Avis de Xirong : "Renverser les Qing, restaurer les Ming, installer les triades"
Depuis le statut semi-colonial imposé à la Chine, les triades chinoises ont connu un sérieux développement. Le mot "triade" est créé par la police britannique après que le port de Hong Kong revienne en 1842 au Royaume-Uni, à la suite des guerres de l’Opium (1839‑1860). Cependant elles existent dès la période de la dynastie mandchou, dans un climat de forte croissance démographique, pénurie de terres pour les paysans, exode rural, misère et famine, révolte des Taiping et troubles sociaux. Elles ont construit leur légende de mouvement antimandchou, issu de la révolte de moines rebelles vivant dans un monastère bouddhiste.

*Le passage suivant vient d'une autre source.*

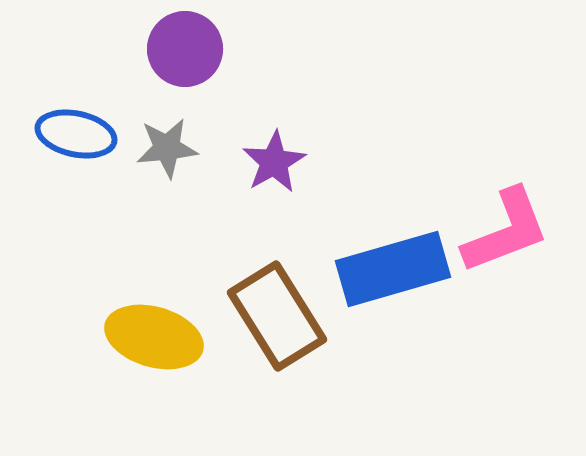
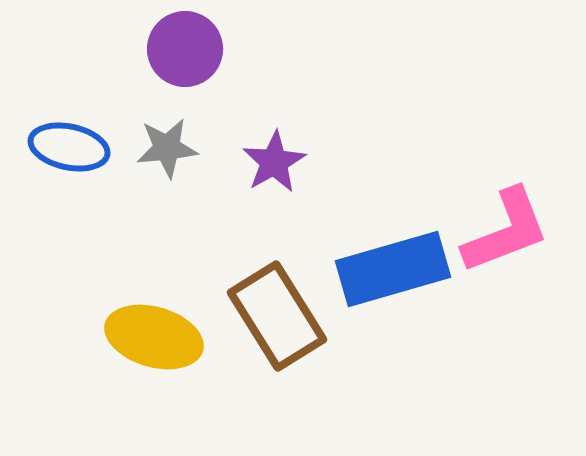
blue ellipse: moved 7 px left, 13 px down
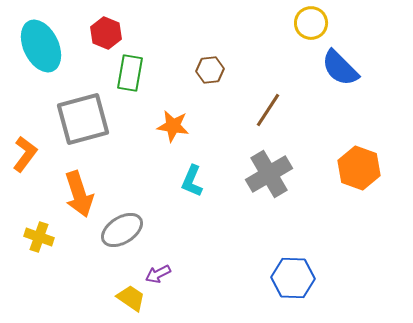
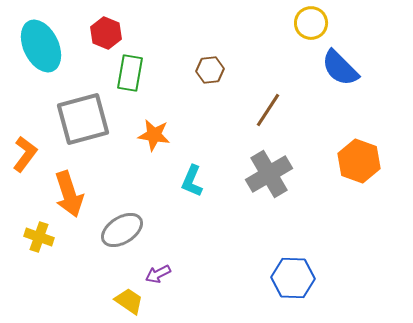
orange star: moved 19 px left, 9 px down
orange hexagon: moved 7 px up
orange arrow: moved 10 px left
yellow trapezoid: moved 2 px left, 3 px down
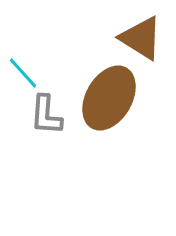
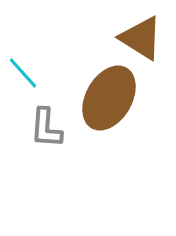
gray L-shape: moved 13 px down
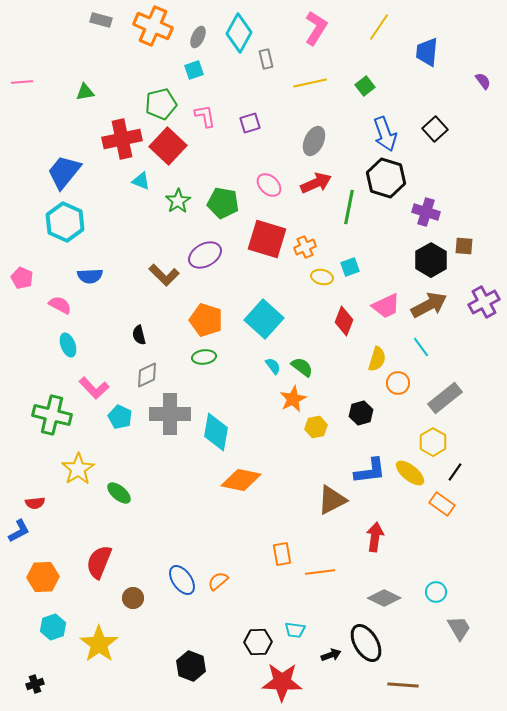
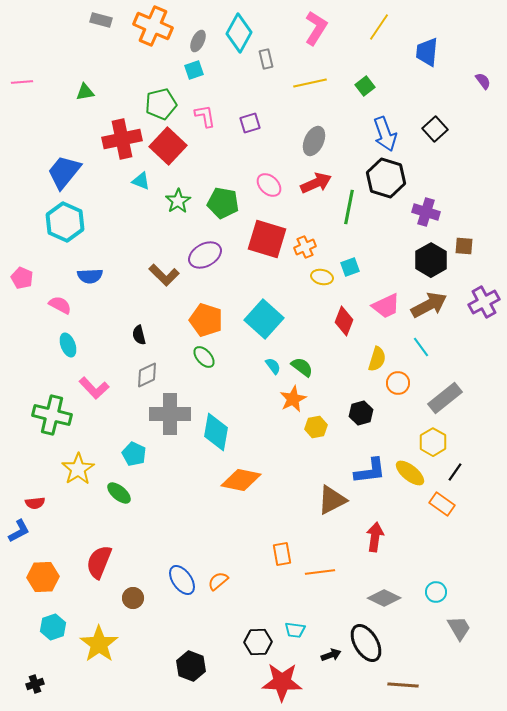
gray ellipse at (198, 37): moved 4 px down
green ellipse at (204, 357): rotated 55 degrees clockwise
cyan pentagon at (120, 417): moved 14 px right, 37 px down
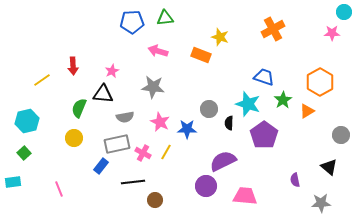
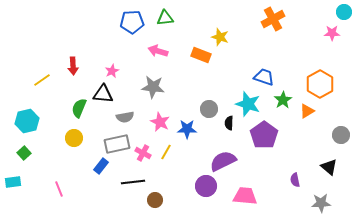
orange cross at (273, 29): moved 10 px up
orange hexagon at (320, 82): moved 2 px down
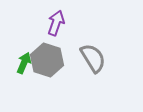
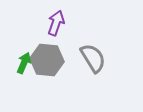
gray hexagon: rotated 12 degrees counterclockwise
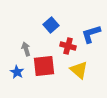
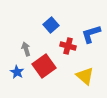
red square: rotated 30 degrees counterclockwise
yellow triangle: moved 6 px right, 6 px down
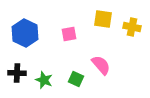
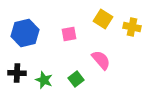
yellow square: rotated 24 degrees clockwise
blue hexagon: rotated 20 degrees clockwise
pink semicircle: moved 5 px up
green square: rotated 28 degrees clockwise
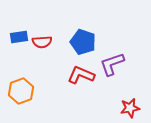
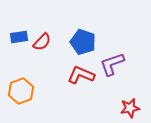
red semicircle: rotated 42 degrees counterclockwise
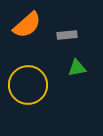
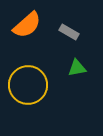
gray rectangle: moved 2 px right, 3 px up; rotated 36 degrees clockwise
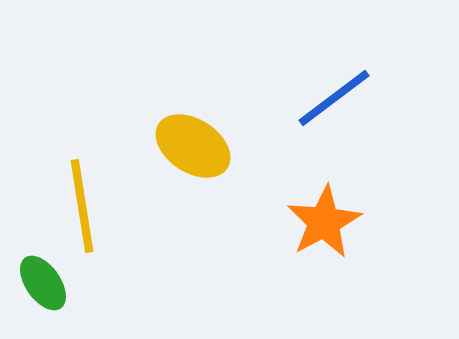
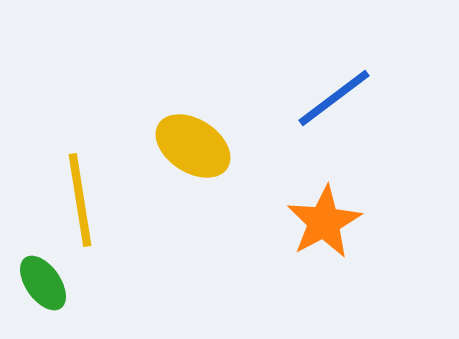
yellow line: moved 2 px left, 6 px up
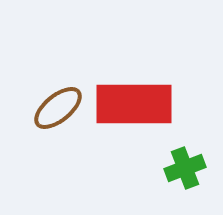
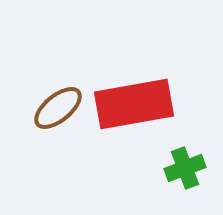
red rectangle: rotated 10 degrees counterclockwise
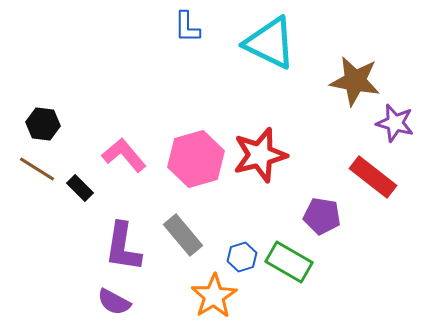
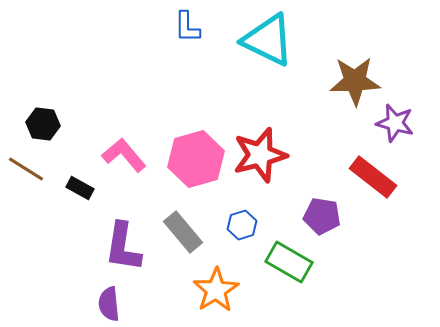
cyan triangle: moved 2 px left, 3 px up
brown star: rotated 12 degrees counterclockwise
brown line: moved 11 px left
black rectangle: rotated 16 degrees counterclockwise
gray rectangle: moved 3 px up
blue hexagon: moved 32 px up
orange star: moved 2 px right, 6 px up
purple semicircle: moved 5 px left, 2 px down; rotated 56 degrees clockwise
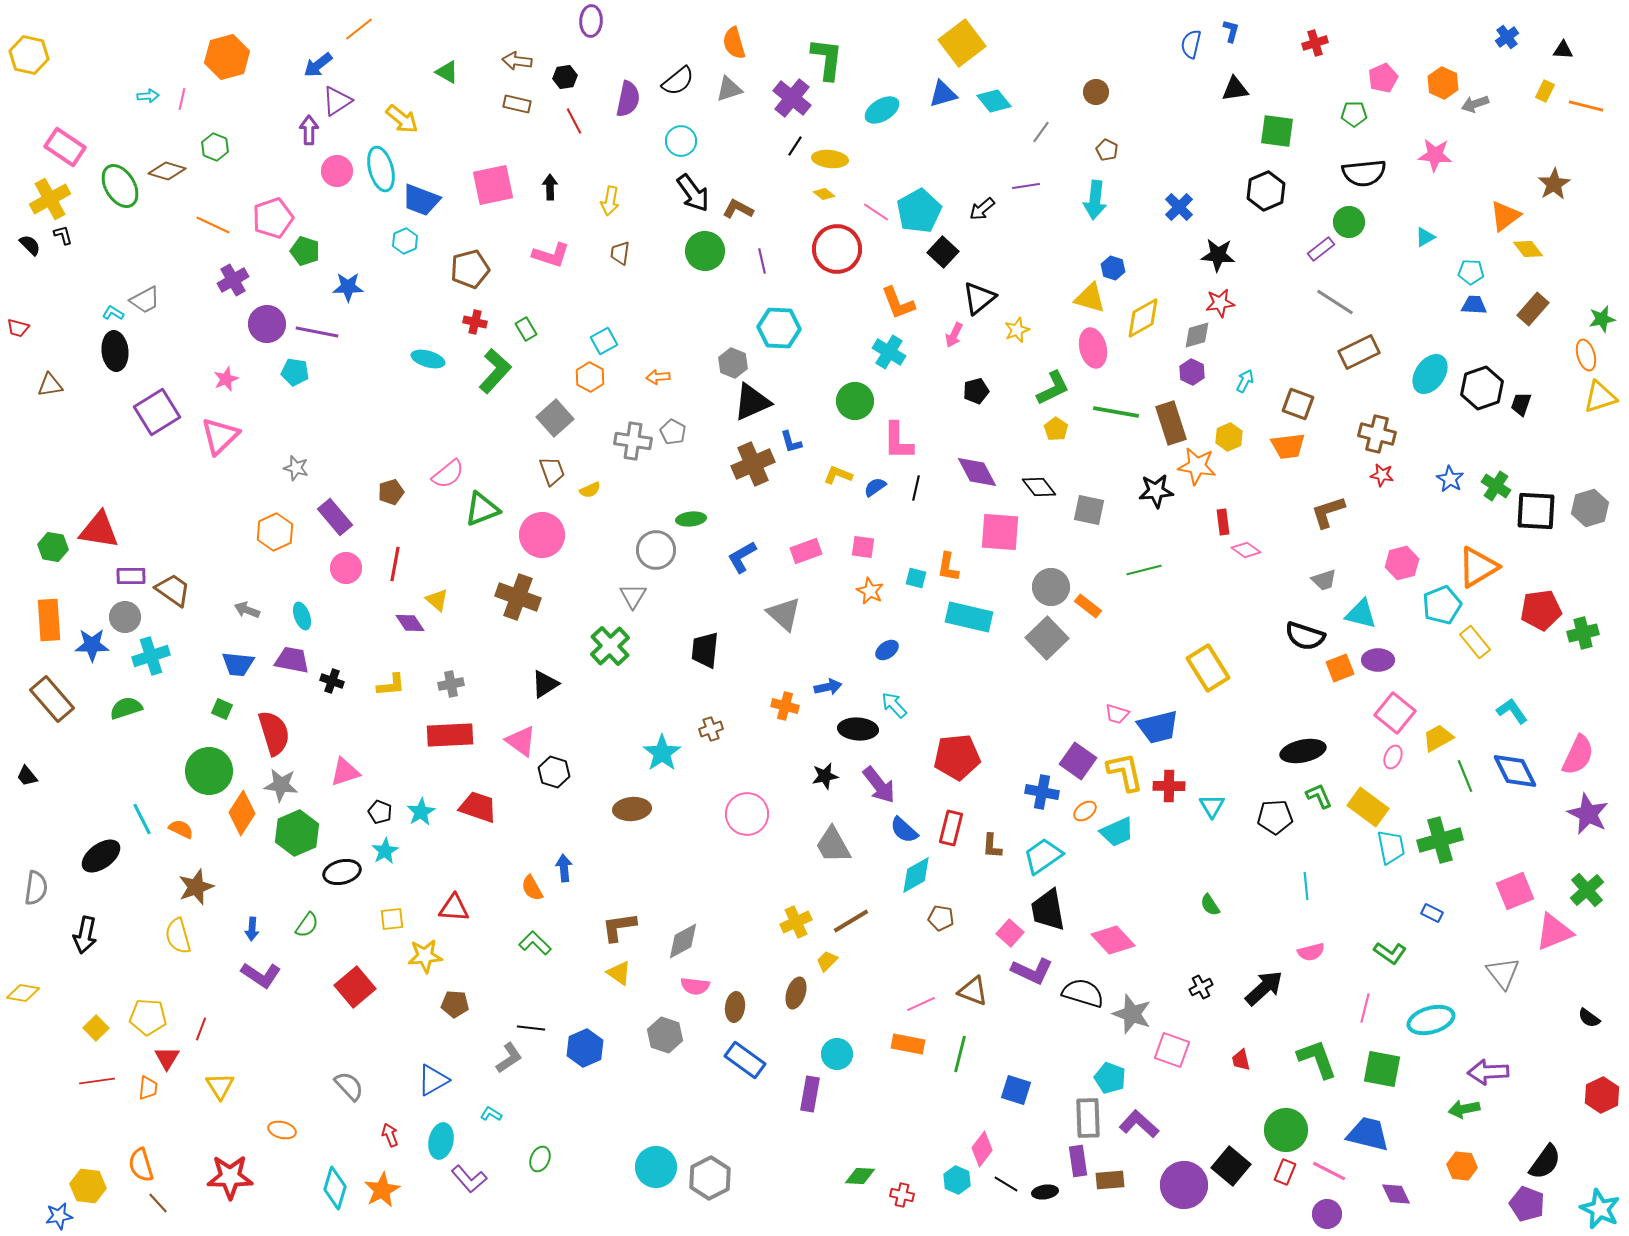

Au XIXe sièce, « elles accompagnent aussi les populations déplacées et jouent alors un rôle d’assistance et d’intégration sociale. (…) En réalité, sous couvert de secours mutuel et de patronage, les sociétés secrètes étendent leur contrôle hors de leur territoire originel, voire à l’étranger » (page 37). Sun Yat-sen , l’âme de la première république chinoise (celle de 1912) est membre de la triade, fondée en 1880 et basée à San Francisco, Gee Kung Tong, avec le grade de « bâton rouge », code 426, c’est-à-dire responsable de la sécurité et juge de paix.
« Peu à peu, ces associations développent des activités illicites : protection, vol, extorsion, kidnapping, assassinats, contrebande, trafic de drogue, d’êtres humains, d’armes, de contrefaçon, prostitution, construction illégale, blanchiment, jeux clandestins, fausse monnaie, etc. (…).Aujourd’hui, elles dominent le cybercrime mondial, le trafic de stupéfiants et d’immigrants illégaux, l’escroquerie en ligne (le pig butchering), les transports et franchissements de frontières illégaux. Véritables banques occultes, elles recyclent l’argent sale. La crise sanitaire de Covid-19 leur a offert de nouvelles opportunités, telles que le trafic de faux médicaments, de faux vaccins, de matières premières (alimentation, pétrole, métaux et diamants destinés à l’industrie de pointe, pièces de moteurs ou d’électronique). Enfin, elles se sont spécialisées dans la criminalité environnementale, c’est-à-dire le trafic de déchets toxiques, d’espèces végétales et animales protégées par la convention de Washington comme le bois précieux, les écailles de pangolin, les cornes de rhinocéros, les os de tigre ou les vessies de totoaba, utilisés en médecine chinoise traditionnelle » (page 38).
Les triades se composent de plusieurs sociétés, la plus importante en nombre est la Sun Yee On, fondée en 1919. Elle pourrait compter 50 000 membres et est présente aujourd’hui sur tous les continents. D’abord en concurrence le parti communiste chinois (PCC), elles ont passé avec lui certains accords. Déjà présente entre 1945 et 1954 dans l’Indochine française, la jeune triade taïwanaise Bambou uni (d’un effectif bien deux fois moindre à ce jour) prend son envol durant la Guerre du Vietnam s’enrichissant considérablement par le marché lucratif du jeu, le trafic de la drogue et les revenus de la prostitution. Elle est aussi le bras armé du pouvoir autoritaire mis en place par Chiang Kaï-shek à Taiwan à partir de 1949.
Au cours de leur enquête, les auteurs se sont vite aperçus que le seul sujet tabou était le lien avec le gouvernement de la Chine populaire et les triades. Sa recherche l’auteur l’a mené essentiellement à partir de Taiwan, et marginalement des USA, des lieux où il pouvait interviewer des membres des triades avec leur accord. Cependant les informations collectées ne se limitent pas à ces deux espaces et l’univers d’Hong-Kong, de Macao, de la Chine continentale (Shenzhen en particulier), du Canada, de la France, de l’Espagne, de l’Italie, des Philippines, du Cambodge, de la Birmanie et des Routes de la soie tiennent une large place.
De la dernière page, on tirera : « Au terme de cette enquête, il ne ressort aucune solution facile pour éradiquer les triades, chose impossible puisqu’elles bravent tous les interdits, puisque les prohibitions leur bénéficient, puisqu’elles sont, par nature, protéiformes, flexibles, versatiles. En revanche, la menace posée par ces organisations est incontestable. Les triades ne sont pas un problème localisé dans de lointaines régions du monde. Elles constituent une menace directe, massive et durable pour l’Occident. Elles représentent un danger pour nos démocraties, qu’elles ont la capacité de fragiliser. Leur pouvoir de nuisance est contagieux. Lorsque les triades s’infiltrent dans un système politique, la corruption gangrène le pays » (page 329).